V

vasdor2015-04-24 09:04:47

MySQL

vasdor, 2015-04-24 09:04:47

How to eliminate table brakes after a big delete?

Hello!
There is a table with the following structure (I did not specify unnecessary fields):

CREATE TABLE `logs` (
  `INSERT_DATE` datetime DEFAULT NULL,
  `DATA` text NOT NULL,
  KEY `INSERT_DATE` (`INSERT_DATE`)
) ENGINE=InnoDB DEFAULT CHARSET=utf8

Data is inserted into it, about 1 kb per line. INSERT_DATE is populated via “now()”
About 15 million records are received on the day of new data. In the morning of the next day, data for yesterday is taken to another application over the network

SELECT INSERT_DATE, DATA from logs WHERE INSERT_DATE >= '2015-04-16' AND INSERT_DATE < '2015-04-17'

then a view request is made, the data is deleted

DELETE FROM logs WHERE INSERT_DATE >= '2015-04-16' AND INSERT_DATE < '2015-04-17'

Without this request, everything is fine, and if it is not executed, the tablet continues to quickly insert about 200 requests per second and quietly grows to 50 million, for example.
However, if the data for the previous day is deleted, then the insert starts.
But after this request, the insert starts to slow down, connections accumulate, you have to do
optimize table logs;
it for a long time, the table is idle.
There is an idea that the problem is in the fragmentation and rebuilding of the index after many inserts / deletions.
Where can I look to solve the problem?
Thanks in advance!

Reply

Answer the question

In order to leave comments, you need to log in

5 answer(s)

A

Andrew, 2015-04-24
@dredd_krd

Partitions, fast and easy.
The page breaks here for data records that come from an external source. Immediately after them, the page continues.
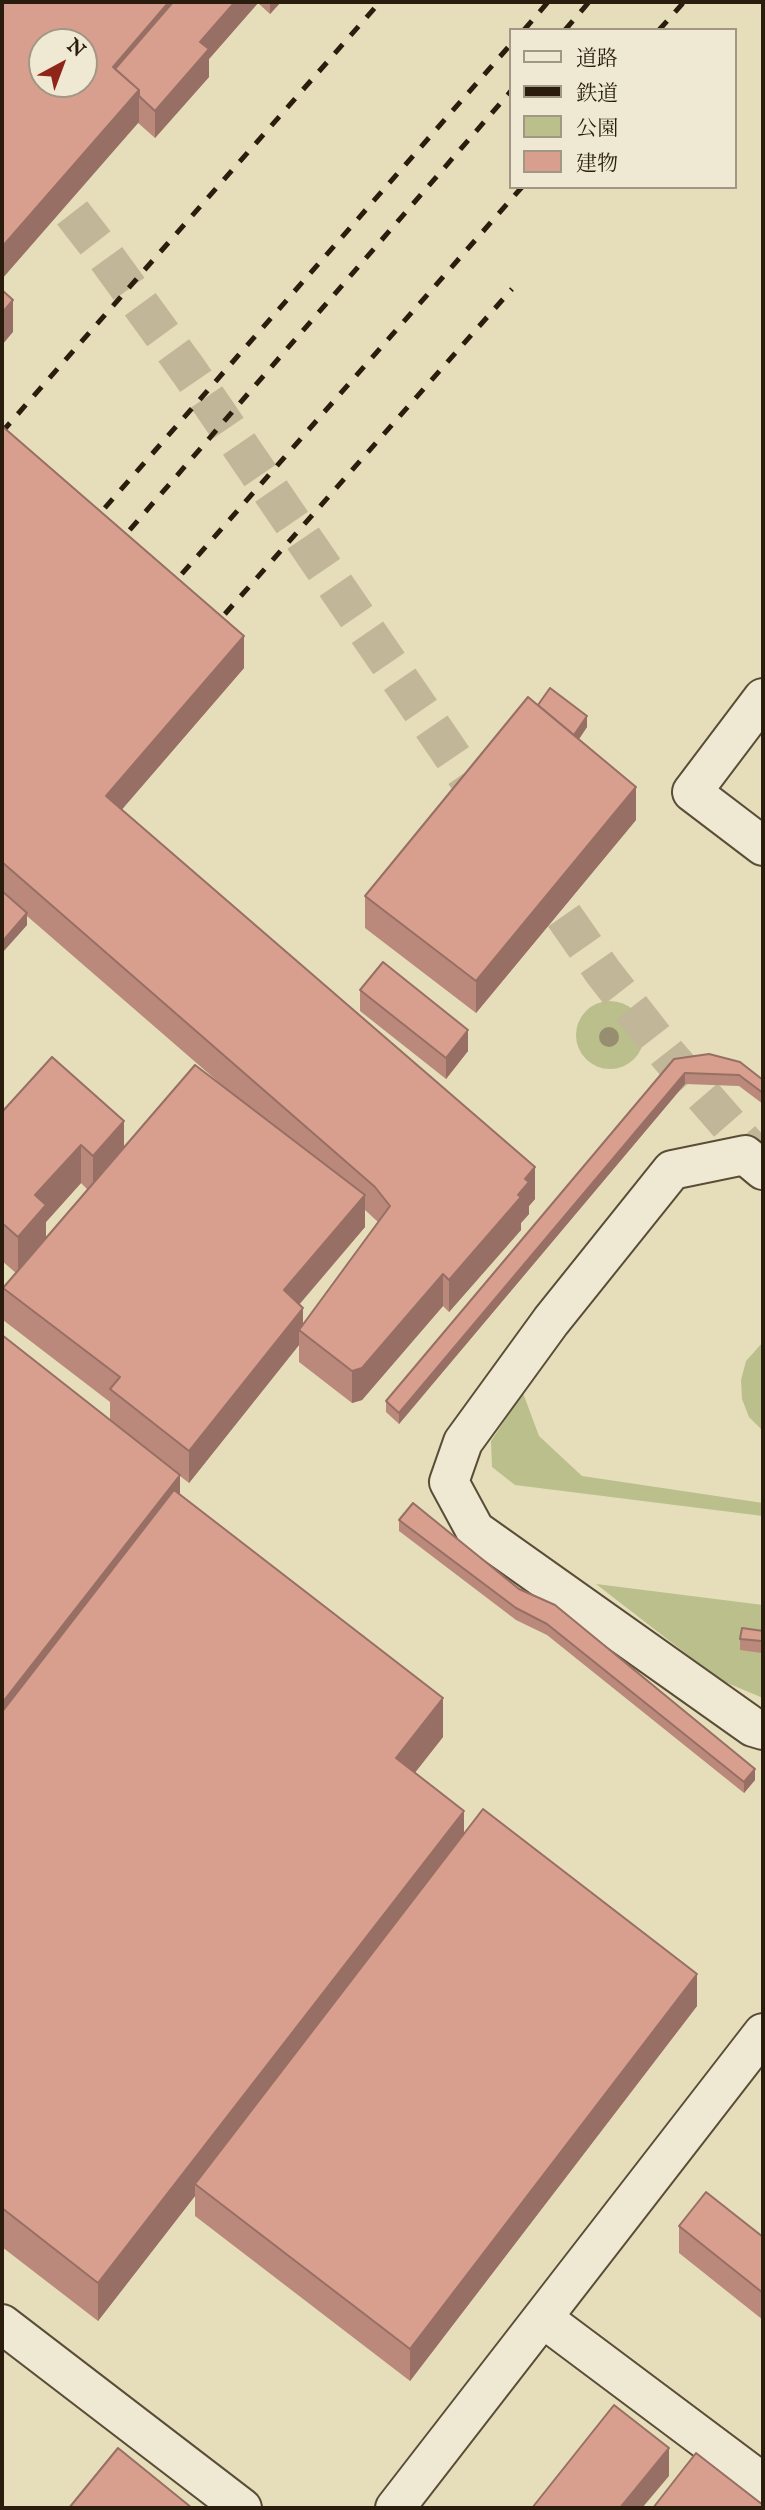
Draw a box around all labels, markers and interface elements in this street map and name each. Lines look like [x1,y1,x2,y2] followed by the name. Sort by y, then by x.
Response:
[28,28,98,98] north arrow
[510,28,737,189] legend
[61,34,90,63] text: N
[576,46,618,73] text: 道路
[576,81,618,108] text: 鉄道
[576,116,618,143] text: 公園
[576,151,618,178] text: 建物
Every day, according to the script, you can add a partition the next day, and when you need to delete a thread of a table, you just drop the partition, and the rest of the data remains. No need to rename tables or delete old ones. The table remains alive and available, there are no moments when it may not be available (for example, at the time of renaming).
Data on partitions is distributed just by the value of the key, so there will be no problems.

L

Leonid Sysoletin, 2015-04-24
@sysoletin

Rebuilding indexes, slow disk.
Look in the direction of renaming the old table, creating an empty new one for new records, and then deleting the old unnecessary one. Then no reindexing, no long work with the disk - beauty!

D

Dmitry Entelis, 2015-04-24
@DmitriyEntelis

If these are logs, then:
a) why is there an index?
b) think about whether you need to store raw data at all, or can you immediately aggregate something?
Plus Leonid Sysoletin , the solution with the daily table is alive.

I

Igor, 2015-04-24
@KorroLion

For logs, it would be possible to do sharding by day. Tables: Logs_1, Logs_2, Logs_3, etc.
Drop old tables (it's instant!)
The table number can be the day of the week, the day of the month or the year.

L

lega, 2015-04-24
@lega

Bicycle, but (because the task is simple) can be dumped into files, one day - one file, it will work much faster (transfer / reading over the network can be accelerated up to x100) + saving disk and memory. If desired, you can do compression - will save disk and faster transmission over the network.